▸ TASK: Print every entry below exactly, leaving out the pictures.

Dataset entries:

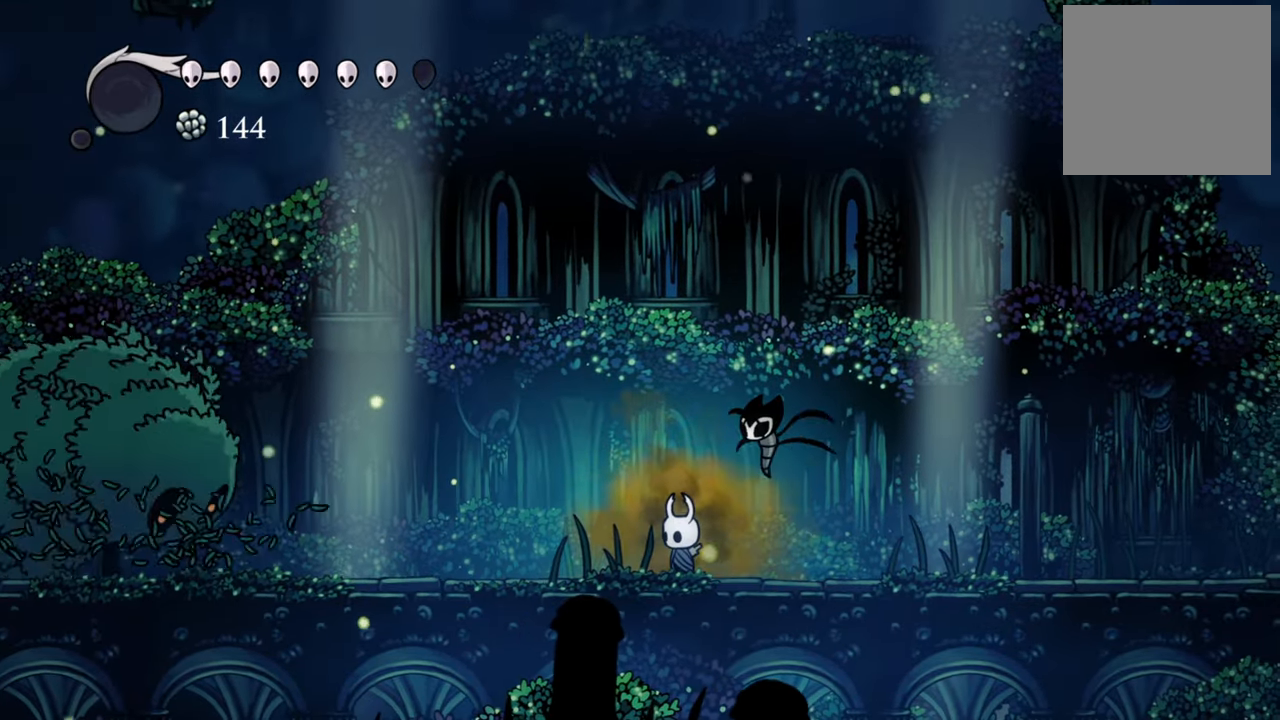
{"buttons": ["A"], "events": [[320, "A", "down"]]}
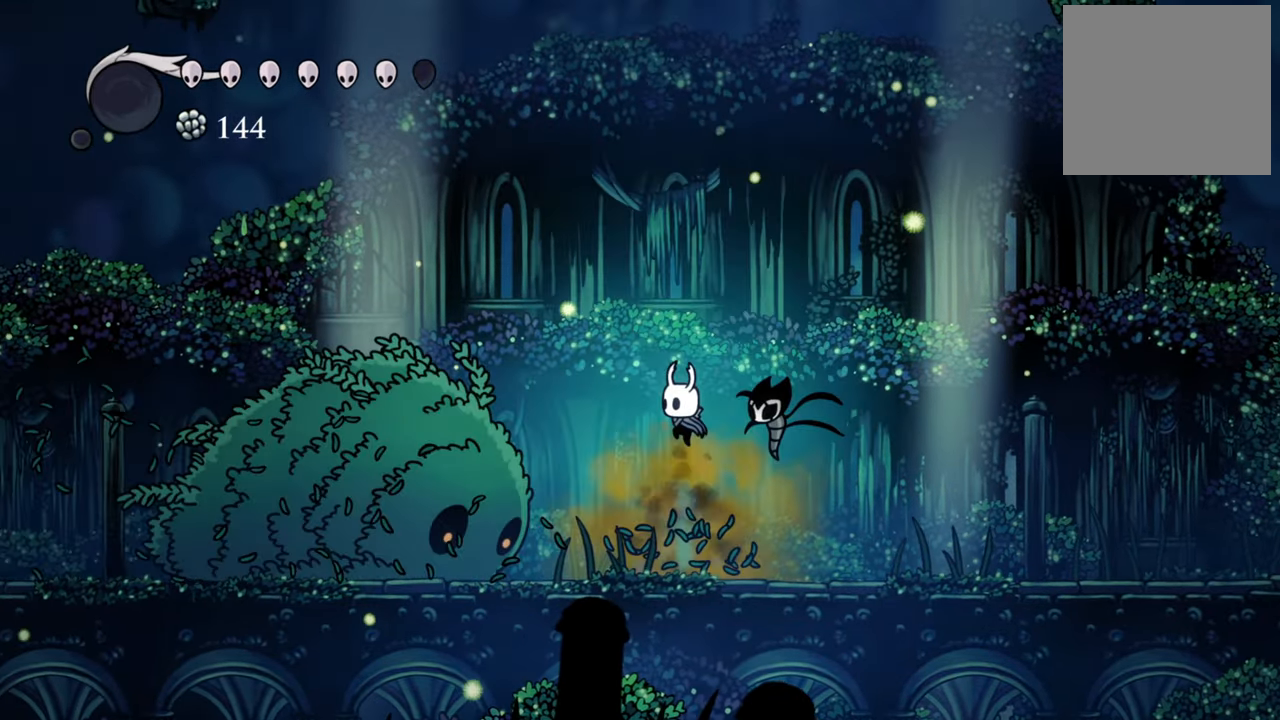
{"buttons": [], "events": [[40, "DPAD_LEFT", "down"], [180, "R2", "down"], [300, "A", "up"], [400, "DPAD_LEFT", "up"], [400, "R2", "up"]]}
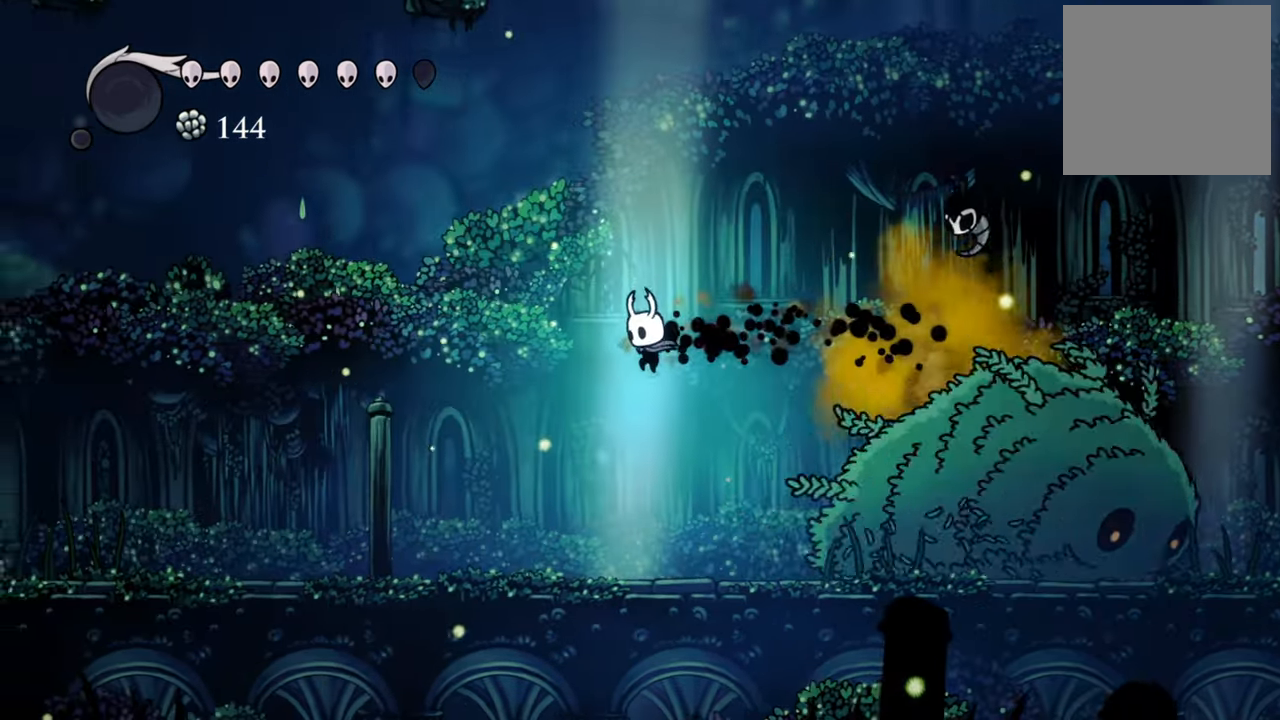
{"buttons": ["DPAD_RIGHT"], "events": [[40, "DPAD_RIGHT", "down"], [120, "R2", "down"], [340, "R2", "up"]]}
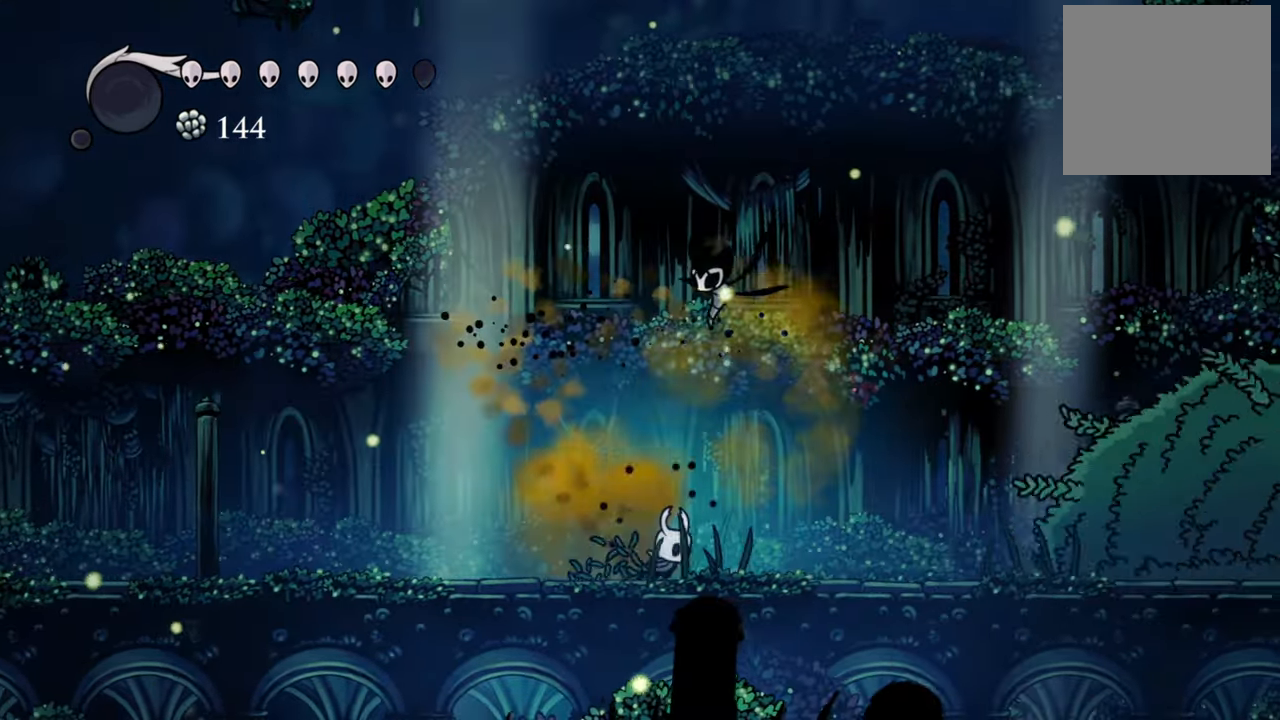
{"buttons": ["DPAD_RIGHT"], "events": [[200, "R2", "down"], [360, "R2", "up"]]}
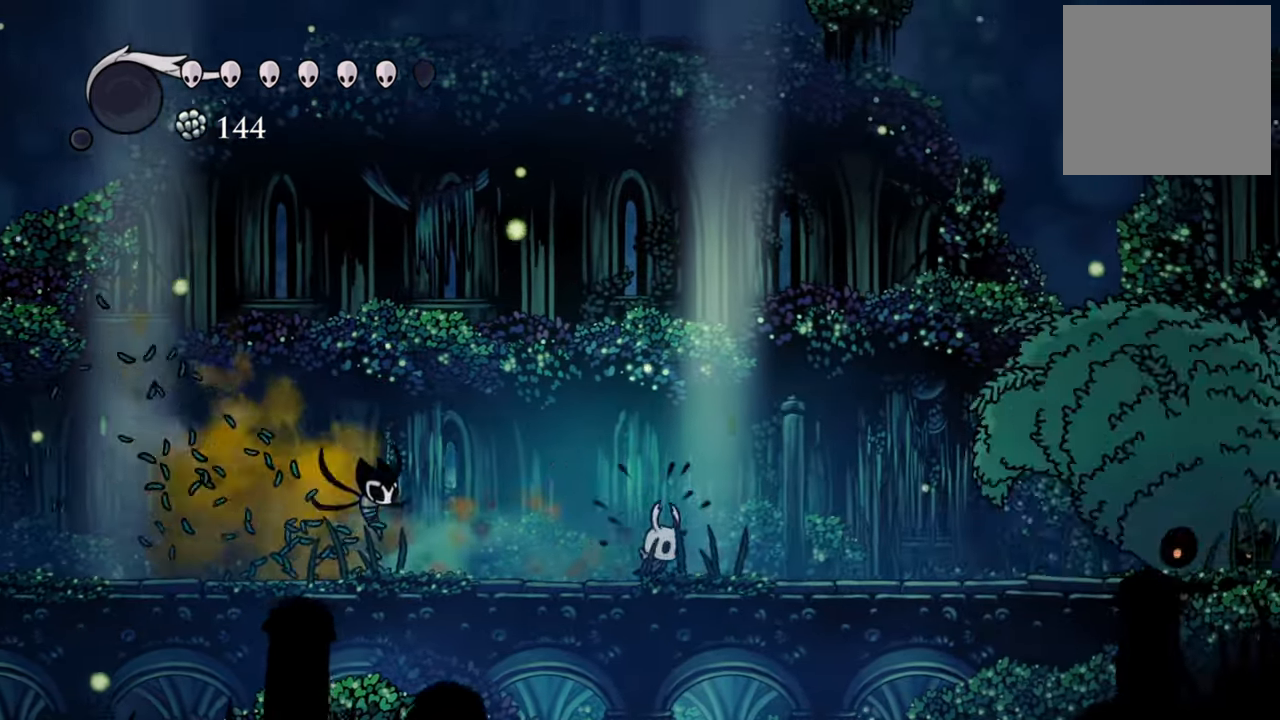
{"buttons": ["DPAD_LEFT"], "events": [[60, "X", "down"], [80, "DPAD_RIGHT", "up"], [200, "X", "up"], [280, "DPAD_LEFT", "down"]]}
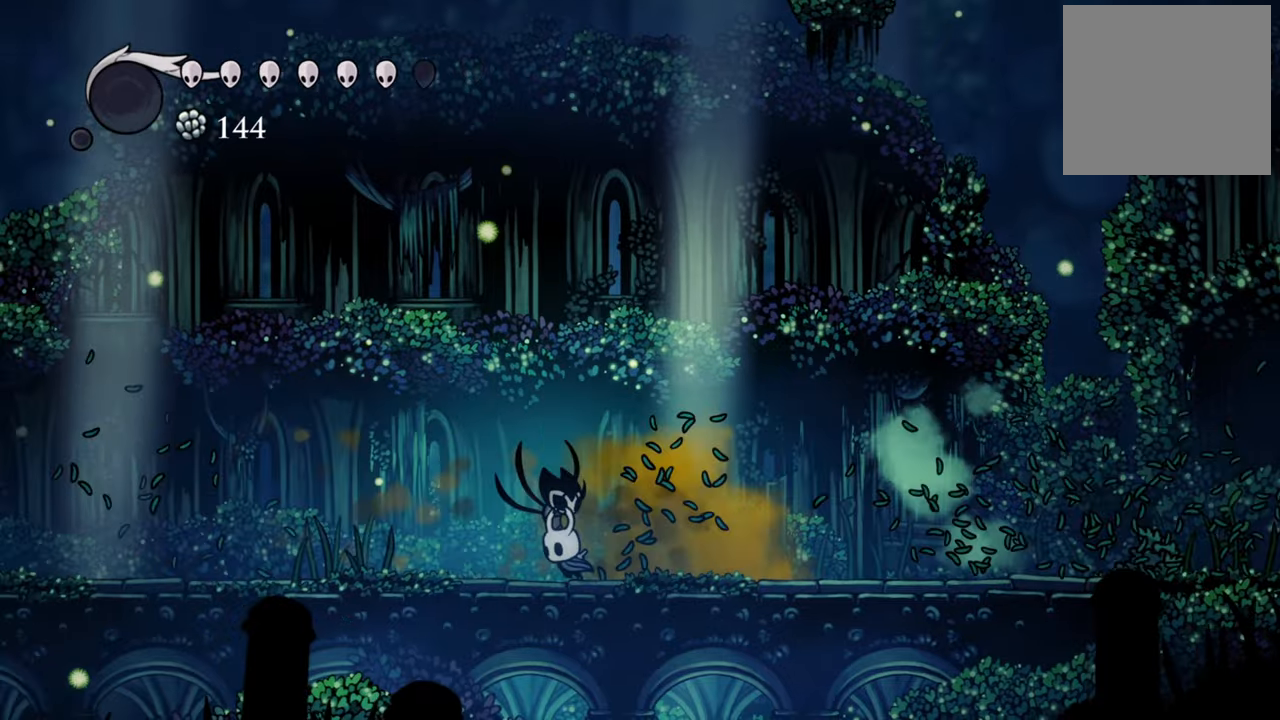
{"buttons": ["DPAD_LEFT"], "events": []}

▸ PROBLEM SOLUTION:
{"buttons": ["A"], "events": [[320, "A", "down"]]}
{"buttons": [], "events": [[40, "DPAD_LEFT", "down"], [180, "R2", "down"], [300, "A", "up"], [400, "DPAD_LEFT", "up"], [400, "R2", "up"]]}
{"buttons": ["DPAD_RIGHT"], "events": [[40, "DPAD_RIGHT", "down"], [120, "R2", "down"], [340, "R2", "up"]]}
{"buttons": ["DPAD_RIGHT"], "events": [[200, "R2", "down"], [360, "R2", "up"]]}
{"buttons": ["DPAD_LEFT"], "events": [[60, "X", "down"], [80, "DPAD_RIGHT", "up"], [200, "X", "up"], [280, "DPAD_LEFT", "down"]]}
{"buttons": ["DPAD_LEFT"], "events": []}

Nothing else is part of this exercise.